*ASSIGNMENT*
Rewrite the text of every item with "wrote" replaced by "said" and everything else unchanged. Leave the pictures out of your answer.

*** RECORDS SUPPLIED ***

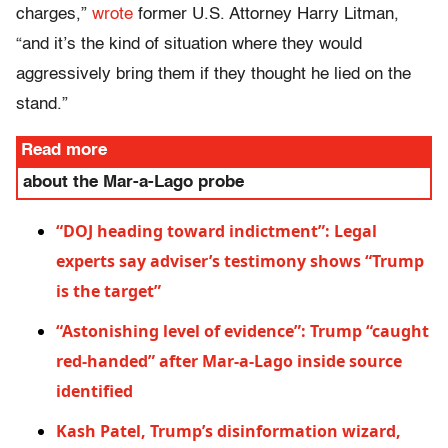
charges,”
wrote
former U.S. Attorney Harry Litman,
“and it’s the kind of situation where they would
aggressively bring them if they thought he lied on the
stand.”
Read more
about the Mar-a-Lago probe
“DOJ heading toward indictment”: Legal
experts say adviser’s testimony shows “Trump
is the target”
“Astonishing level of evidence”: Trump “caught
red-handed” after Mar-a-Lago inside source
identified
Kash Patel, Trump’s disinformation wizard,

***

*SOLUTION TO THIS PROBLEM*
charges,”
said
former U.S. Attorney Harry Litman,
“and it’s the kind of situation where they would
aggressively bring them if they thought he lied on the
stand.”
Read more
about the Mar-a-Lago probe
“DOJ heading toward indictment”: Legal
experts say adviser’s testimony shows “Trump
is the target”
“Astonishing level of evidence”: Trump “caught
red-handed” after Mar-a-Lago inside source
identified
Kash Patel, Trump’s disinformation wizard,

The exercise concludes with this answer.